__PAGE EXCERPT__

Wednesday, 20 May 2009

Four-year-old failed for wanting his Daddy

Dulwich, leafy well-off south London enclave, for me is now associated with vainglorious attempts to frontally assault bastions of educational privilege. The first attempt, one cold January afternoon. Applying for a place at the heavily over-subscribed state primary school. Armed with birth certificate, multiple proofs of residence, knowing that the catchment area is the size of a coin. Unsurprisingly we don't get a place.

Now, trying to get our four-year-old into a 'chance' vacancy at a mostly girls private prep school which we can't afford. Welcome to Fantasy Island. A detached Victorian house just off the south circular, the school photographs in reception show a school body that is 95% white with a dash of light brown. Definitely not representative of south London.

The other parents arrive. Two dads in identikit grey suits, six mothers. All have little girls, most in uniforms of Dulwich College's kindergarten. Another part of the private school archipelago.

The receptionist has a nervy busy-ness about her and tells me that 'no, you won't be able to stay in the classroom during the assessment.' I'm to leave the school, have a coffee, then come back.

We take our children into the classroom. Three kids are upset at the thought of being left in unfamiliar surroundings. One girl was taken out of the room by her mother who I heard outside telling her repeatedly in a low voice to 'stop crying, you're in school'. The horse had refused to jump the fence.

Once he settles down in the classroom, I leave my son playing with Lego in the company of one of the five teachers doing the 'literacy, numeracy and sociability' assessment.

__INPUT DATA__

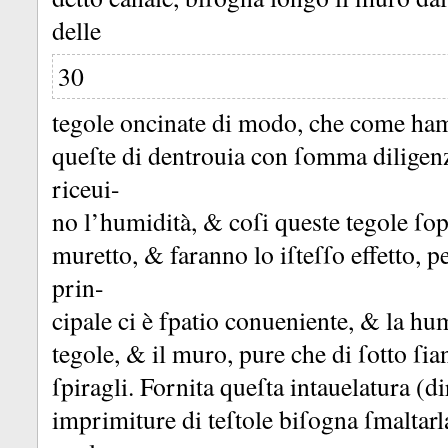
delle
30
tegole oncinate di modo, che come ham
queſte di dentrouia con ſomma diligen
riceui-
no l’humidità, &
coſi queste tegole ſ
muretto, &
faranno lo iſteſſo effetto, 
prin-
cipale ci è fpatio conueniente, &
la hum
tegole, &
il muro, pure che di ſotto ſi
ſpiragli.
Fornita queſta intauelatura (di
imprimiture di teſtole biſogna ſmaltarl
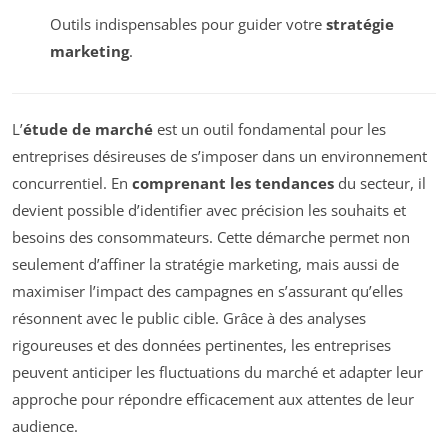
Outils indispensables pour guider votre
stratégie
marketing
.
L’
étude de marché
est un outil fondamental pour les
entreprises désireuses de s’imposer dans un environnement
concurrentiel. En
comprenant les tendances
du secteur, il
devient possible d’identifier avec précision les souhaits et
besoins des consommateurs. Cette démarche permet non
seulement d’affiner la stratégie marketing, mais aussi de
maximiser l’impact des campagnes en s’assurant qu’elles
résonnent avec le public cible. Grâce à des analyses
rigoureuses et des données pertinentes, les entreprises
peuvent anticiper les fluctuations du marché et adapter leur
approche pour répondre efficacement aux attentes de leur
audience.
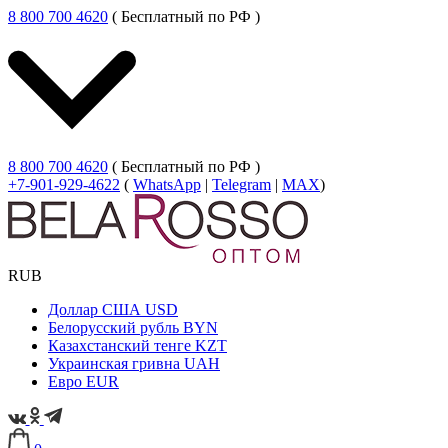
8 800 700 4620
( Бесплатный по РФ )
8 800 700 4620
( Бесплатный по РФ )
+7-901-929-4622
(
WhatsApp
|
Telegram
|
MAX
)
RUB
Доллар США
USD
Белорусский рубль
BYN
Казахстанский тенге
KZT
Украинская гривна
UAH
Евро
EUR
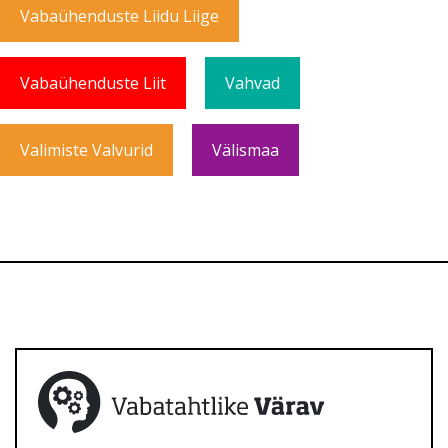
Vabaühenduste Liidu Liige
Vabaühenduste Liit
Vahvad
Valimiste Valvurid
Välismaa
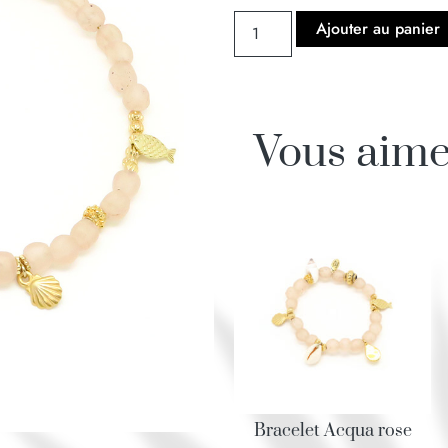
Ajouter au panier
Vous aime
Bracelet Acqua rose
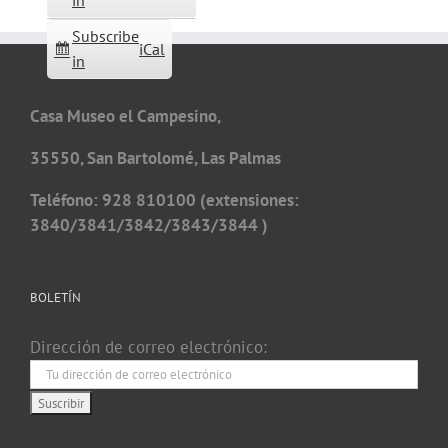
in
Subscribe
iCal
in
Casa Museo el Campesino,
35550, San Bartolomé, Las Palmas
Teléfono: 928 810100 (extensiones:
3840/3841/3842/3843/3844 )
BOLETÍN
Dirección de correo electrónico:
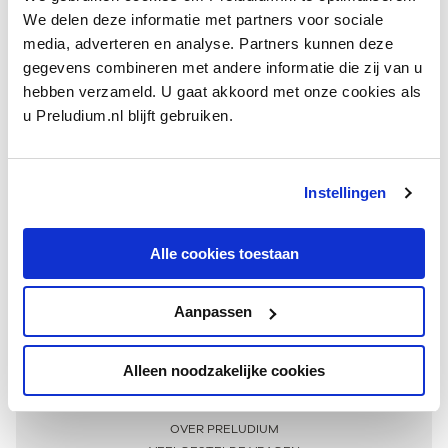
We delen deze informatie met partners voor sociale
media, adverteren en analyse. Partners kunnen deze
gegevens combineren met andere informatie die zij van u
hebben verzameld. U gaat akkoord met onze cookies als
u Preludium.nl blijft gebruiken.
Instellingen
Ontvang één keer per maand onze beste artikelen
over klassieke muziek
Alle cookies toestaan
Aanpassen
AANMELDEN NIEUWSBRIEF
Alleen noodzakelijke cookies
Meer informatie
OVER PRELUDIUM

__WHAT TO DO__
[1] In the blog post about the four-year-old's school assessment, why does the narrator say the school body is "Definitely not representative of south London"?
[2] Carry on the blog post about the four-year-old's school assessment, starting after its final sentence.

__ANSWER SET__
[1] The school photographs in reception show a student body that is 95% white with only "a dash of light brown."

[2]
In total sixteen children are being assessed for one place in Year 1. Each parent pays £50 for the assessment, so the school, a charity like all independent schools, gets £800 for a few hours work. The chosen child gets a place for which her lucky parents will pay £10,000 per year.

Half an hour later I get a call from the receptionist saying that they weren't able to complete the assessment because my son got upset and wanted his daddy.

'It must be very disappointing for you,' says the receptionist when I arrive.

'Not at all,' I say, taken aback. 'I think testing at this age is invidious.' I'm angry that at the age of four, my son has been sorted into a box marked failure; chucked from the conveyor belt because he didn't comply. I'm annoyed that they take him out of the assessment seemingly at the first sign of distress and call it off. I'm angry that I'm complicit in a sorting exercise for children who maybe should be spending time playing rather than being measured.

My son brightens as soon as he sees me. His red face and tears go away and he's chatty as usual. The ordeal is over for now, but we still need to find a school.

Thursday, 14 May 2009

Manners and money makyth man

Reading the Telegraph newspaper this week to find out the excesses of the the rotten political elite, I find the Court and Social pages excellent reading. How reassuring it is to see that amongst those awarded exhibitions to Winchester College is a young Amschel Nathaniel De Rothschild. It's comforting that in these troubled times the Rothschilds can still scrape together the fees.

The sky is falling in again

Professor Anthony Costello of UCL's Institute for Global Health was on the BBC Today programme this morning putting the willies up people about the 'full blown climate crisis' that we shouldn't forget about in the midst of a full blown economic crisis or a full blown political crisis. Heaven forbid that we should, or professors at the Ministry of Fear, Climate Section would suffer a funding cut and that would mean less trips to the Himalayas to watch glaciers melt. Something they're perfectly capable of doing on their own and have done periodically, as far as we know, throughout time. The glaciers, that is.

Such alarmist talk is fuelled by the listing of any adverse or unusual climate event as unquestionable being caused by man's CO2 emissions. The question has to be asked - what behavior of the climate system would contradict models of global warming?

Could it be that it's just the weather? And that people die from bad weather because 2 billion of them are living on less than a dollar a day?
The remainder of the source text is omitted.